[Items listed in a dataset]
»»

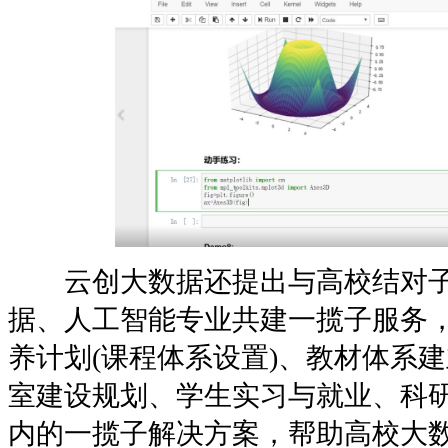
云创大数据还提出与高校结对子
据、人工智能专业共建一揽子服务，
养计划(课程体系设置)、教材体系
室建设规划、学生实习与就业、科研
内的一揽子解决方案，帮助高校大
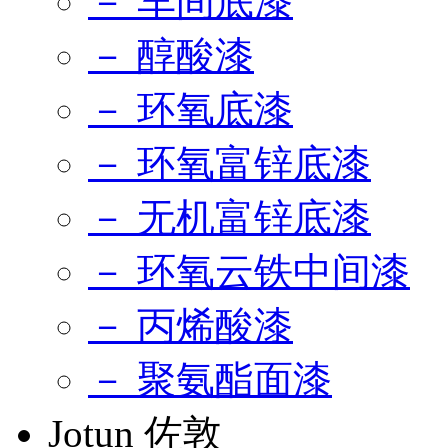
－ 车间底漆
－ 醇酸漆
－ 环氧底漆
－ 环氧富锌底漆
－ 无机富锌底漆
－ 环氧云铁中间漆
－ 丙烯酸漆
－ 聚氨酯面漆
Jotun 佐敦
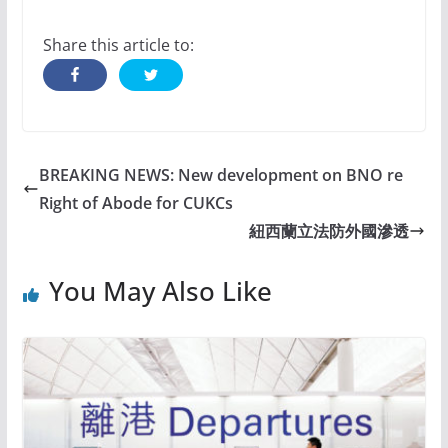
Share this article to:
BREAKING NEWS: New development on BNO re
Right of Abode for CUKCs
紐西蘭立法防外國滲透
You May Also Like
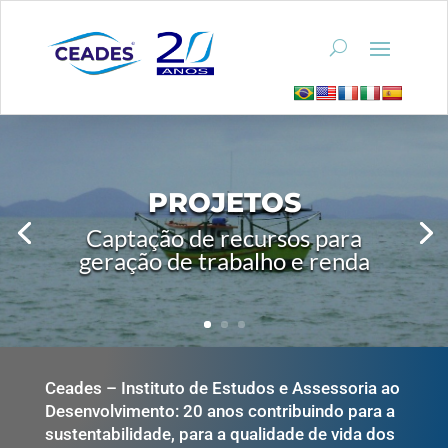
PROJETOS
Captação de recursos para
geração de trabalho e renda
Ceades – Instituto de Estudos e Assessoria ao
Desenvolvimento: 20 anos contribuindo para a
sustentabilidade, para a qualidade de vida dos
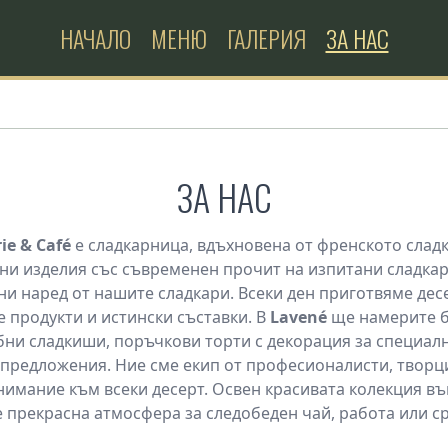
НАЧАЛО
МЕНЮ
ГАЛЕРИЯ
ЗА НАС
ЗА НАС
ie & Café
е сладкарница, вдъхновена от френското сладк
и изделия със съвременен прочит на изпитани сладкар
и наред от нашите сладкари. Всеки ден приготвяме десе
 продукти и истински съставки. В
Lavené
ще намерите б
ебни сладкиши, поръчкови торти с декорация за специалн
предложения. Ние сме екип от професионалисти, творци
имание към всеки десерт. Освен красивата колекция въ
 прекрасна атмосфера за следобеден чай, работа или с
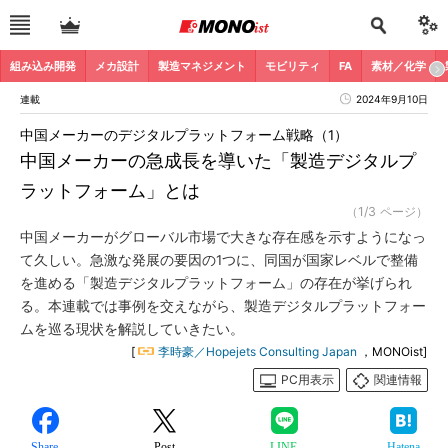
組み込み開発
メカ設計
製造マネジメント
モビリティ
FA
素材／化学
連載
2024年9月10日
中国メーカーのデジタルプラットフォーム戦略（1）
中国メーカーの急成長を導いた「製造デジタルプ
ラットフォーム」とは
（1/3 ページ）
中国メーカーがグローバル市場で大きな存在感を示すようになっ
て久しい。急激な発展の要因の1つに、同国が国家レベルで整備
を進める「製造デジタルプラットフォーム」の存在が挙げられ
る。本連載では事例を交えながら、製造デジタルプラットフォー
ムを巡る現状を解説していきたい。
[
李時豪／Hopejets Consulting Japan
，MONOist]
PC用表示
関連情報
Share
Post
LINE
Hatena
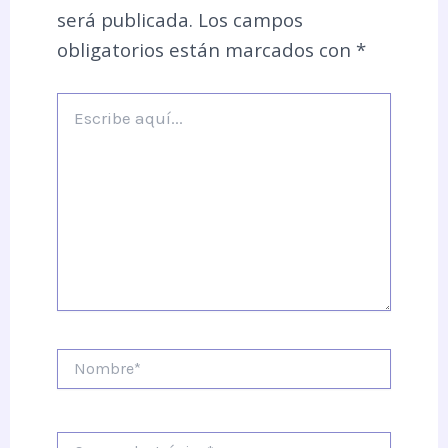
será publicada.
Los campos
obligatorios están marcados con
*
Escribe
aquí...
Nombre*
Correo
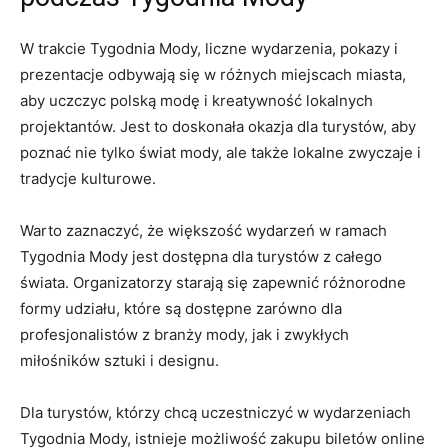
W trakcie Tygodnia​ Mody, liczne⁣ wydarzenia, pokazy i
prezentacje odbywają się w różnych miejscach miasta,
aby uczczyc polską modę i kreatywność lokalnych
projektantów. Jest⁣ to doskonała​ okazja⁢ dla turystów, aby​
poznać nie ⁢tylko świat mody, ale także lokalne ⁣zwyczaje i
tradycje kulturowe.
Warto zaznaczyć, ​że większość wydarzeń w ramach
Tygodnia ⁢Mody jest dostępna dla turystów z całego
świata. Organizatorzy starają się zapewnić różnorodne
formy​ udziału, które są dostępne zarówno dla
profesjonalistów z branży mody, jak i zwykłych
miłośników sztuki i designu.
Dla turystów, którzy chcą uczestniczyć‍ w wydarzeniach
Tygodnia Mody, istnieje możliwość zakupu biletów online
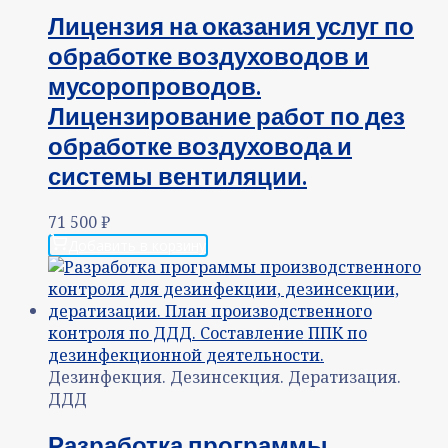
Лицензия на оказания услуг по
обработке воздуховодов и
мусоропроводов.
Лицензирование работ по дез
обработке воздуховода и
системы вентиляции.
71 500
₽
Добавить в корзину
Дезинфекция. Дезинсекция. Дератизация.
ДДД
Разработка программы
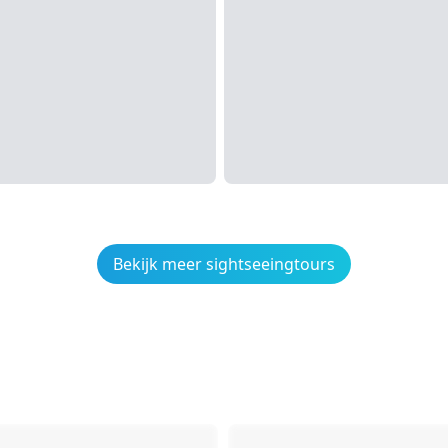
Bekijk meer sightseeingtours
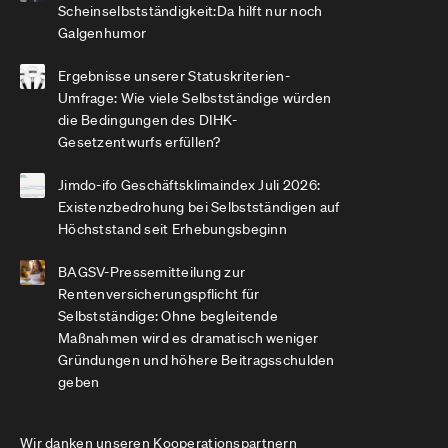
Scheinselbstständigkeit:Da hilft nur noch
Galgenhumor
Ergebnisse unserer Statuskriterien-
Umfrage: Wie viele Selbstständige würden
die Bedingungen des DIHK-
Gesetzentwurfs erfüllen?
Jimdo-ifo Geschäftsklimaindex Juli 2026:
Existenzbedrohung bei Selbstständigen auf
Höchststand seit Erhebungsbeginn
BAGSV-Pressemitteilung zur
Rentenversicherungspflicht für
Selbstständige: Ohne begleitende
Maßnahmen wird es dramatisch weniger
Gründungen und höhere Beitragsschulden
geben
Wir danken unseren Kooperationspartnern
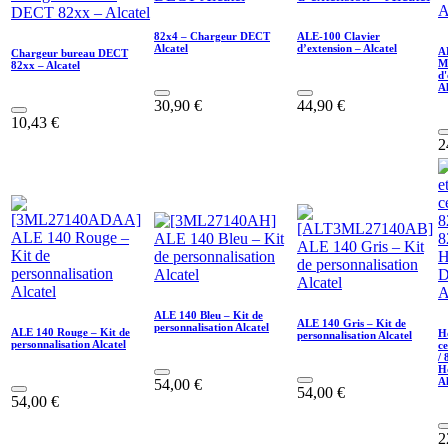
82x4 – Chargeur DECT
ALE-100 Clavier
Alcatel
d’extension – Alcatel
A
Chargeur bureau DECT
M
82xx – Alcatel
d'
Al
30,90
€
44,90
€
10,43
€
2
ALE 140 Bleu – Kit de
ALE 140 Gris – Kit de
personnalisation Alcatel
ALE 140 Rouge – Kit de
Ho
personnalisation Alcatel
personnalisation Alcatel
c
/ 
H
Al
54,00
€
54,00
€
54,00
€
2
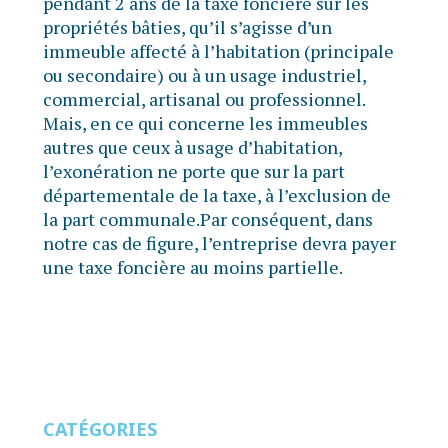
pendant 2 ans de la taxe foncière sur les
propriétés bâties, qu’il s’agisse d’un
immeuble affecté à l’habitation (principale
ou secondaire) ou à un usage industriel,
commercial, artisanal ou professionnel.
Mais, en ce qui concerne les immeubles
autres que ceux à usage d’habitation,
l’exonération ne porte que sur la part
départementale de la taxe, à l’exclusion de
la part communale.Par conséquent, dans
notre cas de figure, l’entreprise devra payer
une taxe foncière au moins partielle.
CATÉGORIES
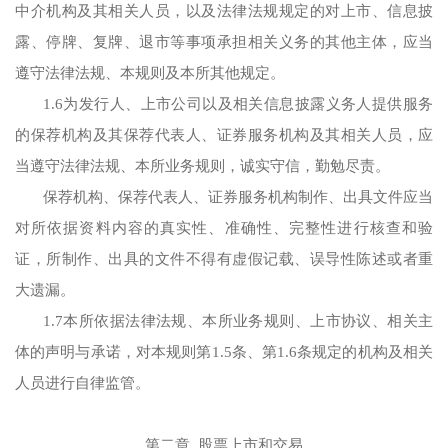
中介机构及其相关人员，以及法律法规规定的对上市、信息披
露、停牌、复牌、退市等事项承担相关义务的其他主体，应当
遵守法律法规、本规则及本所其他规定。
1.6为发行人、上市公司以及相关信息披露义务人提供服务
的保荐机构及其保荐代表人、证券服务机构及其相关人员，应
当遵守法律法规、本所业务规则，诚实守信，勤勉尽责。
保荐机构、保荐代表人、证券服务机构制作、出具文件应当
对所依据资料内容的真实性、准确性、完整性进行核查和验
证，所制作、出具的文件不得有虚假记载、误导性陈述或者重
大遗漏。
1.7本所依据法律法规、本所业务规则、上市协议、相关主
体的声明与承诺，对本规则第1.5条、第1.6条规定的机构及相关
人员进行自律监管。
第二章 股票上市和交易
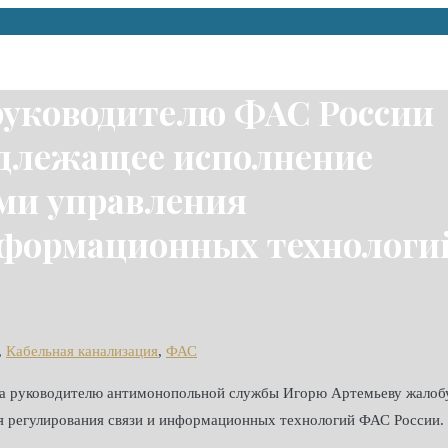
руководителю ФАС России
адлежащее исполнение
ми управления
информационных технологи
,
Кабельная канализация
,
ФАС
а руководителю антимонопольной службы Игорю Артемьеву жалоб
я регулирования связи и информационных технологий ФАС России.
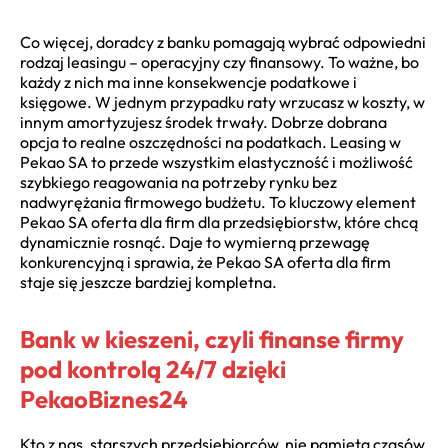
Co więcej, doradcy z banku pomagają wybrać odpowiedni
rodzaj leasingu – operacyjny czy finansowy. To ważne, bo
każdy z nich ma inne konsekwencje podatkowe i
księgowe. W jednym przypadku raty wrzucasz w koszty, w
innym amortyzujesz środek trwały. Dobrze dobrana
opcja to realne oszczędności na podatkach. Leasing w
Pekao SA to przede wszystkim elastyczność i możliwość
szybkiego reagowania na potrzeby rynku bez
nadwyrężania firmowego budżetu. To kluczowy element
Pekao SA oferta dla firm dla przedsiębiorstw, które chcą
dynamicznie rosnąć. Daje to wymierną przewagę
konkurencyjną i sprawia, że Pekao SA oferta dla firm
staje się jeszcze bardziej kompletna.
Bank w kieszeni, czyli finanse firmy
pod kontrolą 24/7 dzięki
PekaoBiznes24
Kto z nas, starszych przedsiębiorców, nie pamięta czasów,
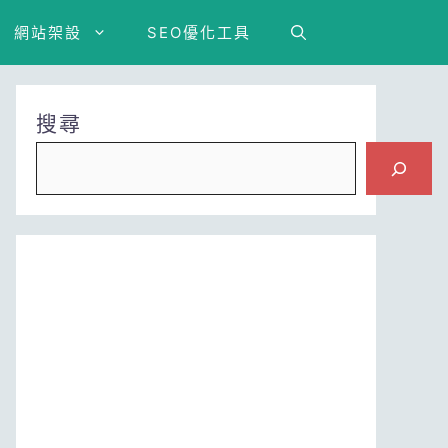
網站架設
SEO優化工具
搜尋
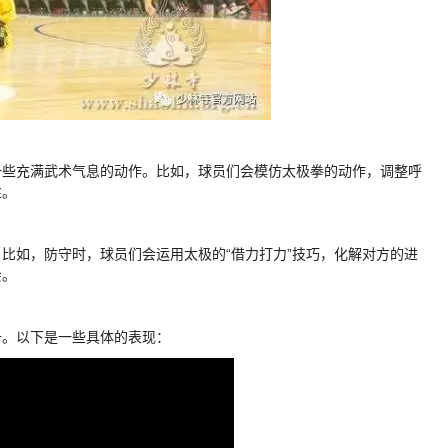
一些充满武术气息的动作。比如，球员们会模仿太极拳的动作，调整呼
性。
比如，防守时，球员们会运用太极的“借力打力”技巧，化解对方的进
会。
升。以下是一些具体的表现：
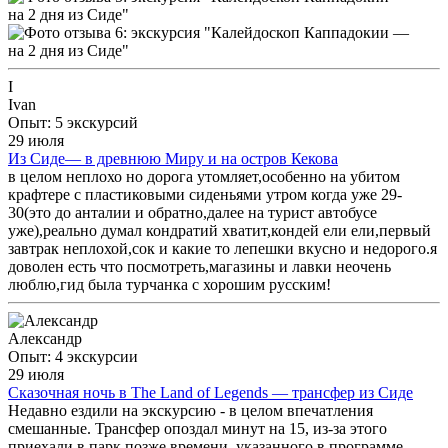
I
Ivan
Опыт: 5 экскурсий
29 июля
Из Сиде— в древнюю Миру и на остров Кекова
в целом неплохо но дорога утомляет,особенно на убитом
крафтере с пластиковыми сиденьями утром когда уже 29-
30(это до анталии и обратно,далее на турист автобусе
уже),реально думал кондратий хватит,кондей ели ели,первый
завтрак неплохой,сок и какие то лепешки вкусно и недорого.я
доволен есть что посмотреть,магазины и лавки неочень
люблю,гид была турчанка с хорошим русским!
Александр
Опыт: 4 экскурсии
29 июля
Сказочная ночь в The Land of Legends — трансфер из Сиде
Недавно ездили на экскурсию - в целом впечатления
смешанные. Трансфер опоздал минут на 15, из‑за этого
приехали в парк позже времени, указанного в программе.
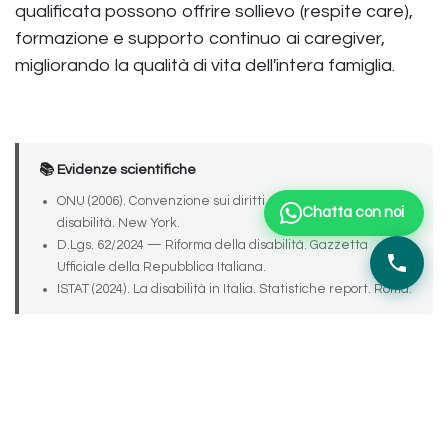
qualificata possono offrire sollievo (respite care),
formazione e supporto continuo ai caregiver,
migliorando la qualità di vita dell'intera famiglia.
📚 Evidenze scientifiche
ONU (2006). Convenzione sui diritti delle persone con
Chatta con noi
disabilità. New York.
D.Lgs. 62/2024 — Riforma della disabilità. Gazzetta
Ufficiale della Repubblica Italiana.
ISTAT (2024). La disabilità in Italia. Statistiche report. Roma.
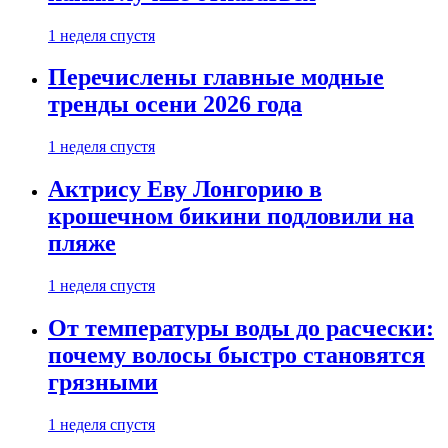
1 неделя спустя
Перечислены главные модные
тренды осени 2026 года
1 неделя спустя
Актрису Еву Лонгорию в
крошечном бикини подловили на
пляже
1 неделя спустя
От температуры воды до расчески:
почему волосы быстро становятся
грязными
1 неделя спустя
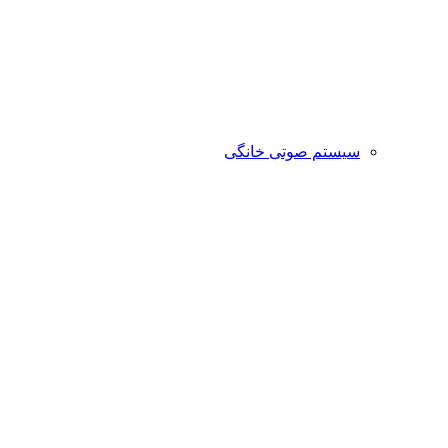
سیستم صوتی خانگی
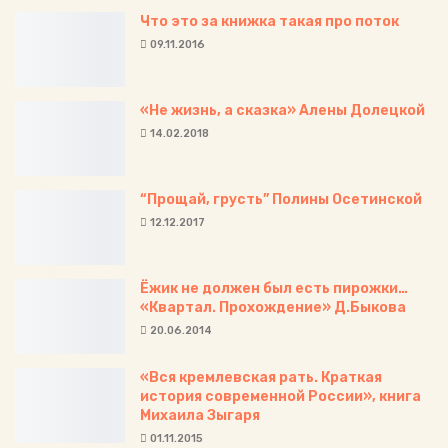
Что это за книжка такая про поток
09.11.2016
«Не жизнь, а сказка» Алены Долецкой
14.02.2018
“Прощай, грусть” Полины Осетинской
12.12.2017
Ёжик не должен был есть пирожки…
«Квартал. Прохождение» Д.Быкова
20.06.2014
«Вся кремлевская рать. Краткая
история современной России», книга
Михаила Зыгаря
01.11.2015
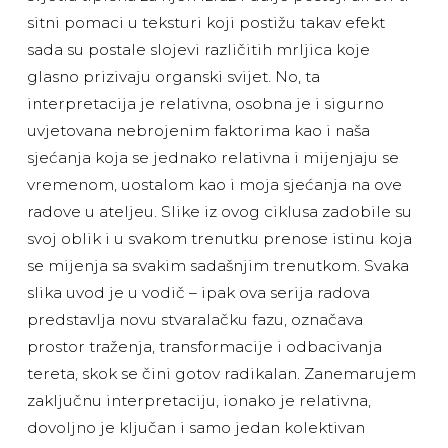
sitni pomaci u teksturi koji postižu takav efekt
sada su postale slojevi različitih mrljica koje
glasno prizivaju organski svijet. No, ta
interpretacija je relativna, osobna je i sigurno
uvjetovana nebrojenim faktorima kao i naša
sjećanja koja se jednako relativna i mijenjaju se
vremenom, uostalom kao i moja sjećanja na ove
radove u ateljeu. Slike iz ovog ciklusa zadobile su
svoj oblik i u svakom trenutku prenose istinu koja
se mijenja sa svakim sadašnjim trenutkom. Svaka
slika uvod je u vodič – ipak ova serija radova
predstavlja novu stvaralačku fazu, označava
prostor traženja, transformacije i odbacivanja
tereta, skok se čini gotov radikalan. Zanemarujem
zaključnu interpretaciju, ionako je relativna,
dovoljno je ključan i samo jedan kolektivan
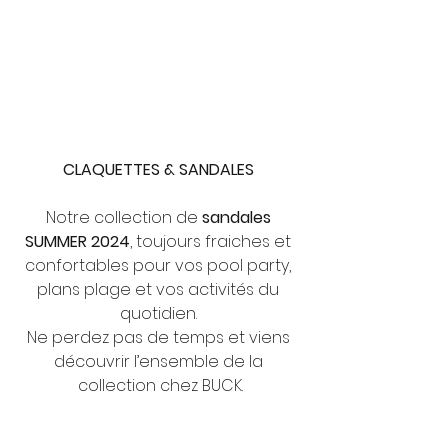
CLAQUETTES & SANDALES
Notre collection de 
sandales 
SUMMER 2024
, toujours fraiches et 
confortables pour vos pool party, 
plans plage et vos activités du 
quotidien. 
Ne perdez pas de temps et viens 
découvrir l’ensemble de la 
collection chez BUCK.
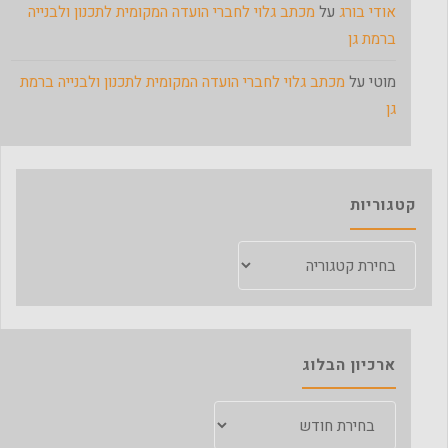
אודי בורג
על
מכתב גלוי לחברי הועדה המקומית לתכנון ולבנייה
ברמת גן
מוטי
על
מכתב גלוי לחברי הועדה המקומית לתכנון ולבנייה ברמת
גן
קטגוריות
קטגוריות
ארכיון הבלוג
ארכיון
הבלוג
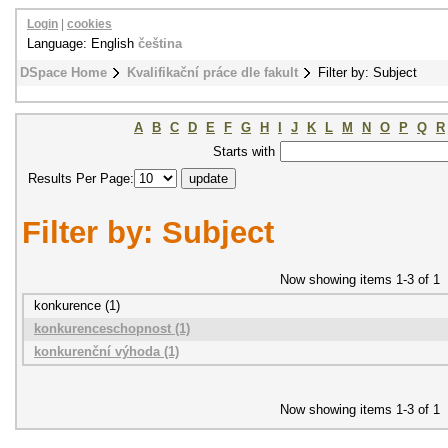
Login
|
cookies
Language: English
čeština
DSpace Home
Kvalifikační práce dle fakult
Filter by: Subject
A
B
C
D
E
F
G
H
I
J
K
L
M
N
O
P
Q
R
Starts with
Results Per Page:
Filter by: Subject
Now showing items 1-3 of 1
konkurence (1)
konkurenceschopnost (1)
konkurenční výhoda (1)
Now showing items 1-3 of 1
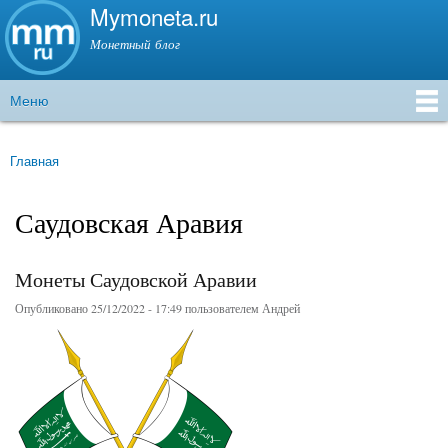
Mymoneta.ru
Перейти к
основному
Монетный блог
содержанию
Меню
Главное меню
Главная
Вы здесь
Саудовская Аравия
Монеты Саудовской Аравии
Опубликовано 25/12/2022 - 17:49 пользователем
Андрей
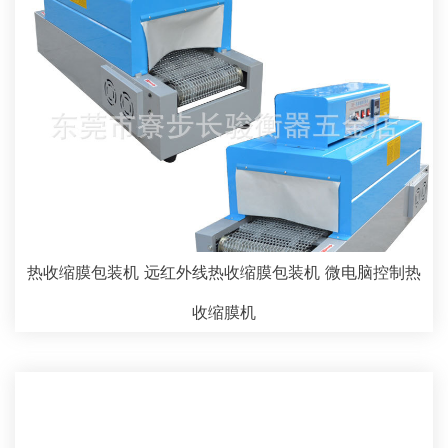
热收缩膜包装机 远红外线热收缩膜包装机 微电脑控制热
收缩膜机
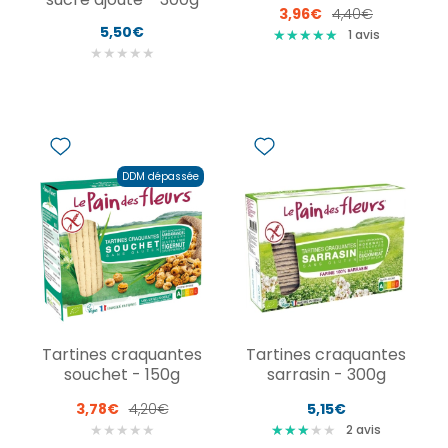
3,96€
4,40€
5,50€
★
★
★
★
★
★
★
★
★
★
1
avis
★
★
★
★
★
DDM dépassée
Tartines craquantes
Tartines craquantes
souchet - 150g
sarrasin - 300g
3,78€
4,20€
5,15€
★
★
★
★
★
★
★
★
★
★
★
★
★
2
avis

««

Exercise description:
Reproduce every line in the records above that contains the word "לתכנון".

Response below:
מכתב גלוי לחברי הועדה המקומית לתכנון ולבנייה
מכתב גלוי לחברי הועדה המקומית לתכנון ולבנייה ברמת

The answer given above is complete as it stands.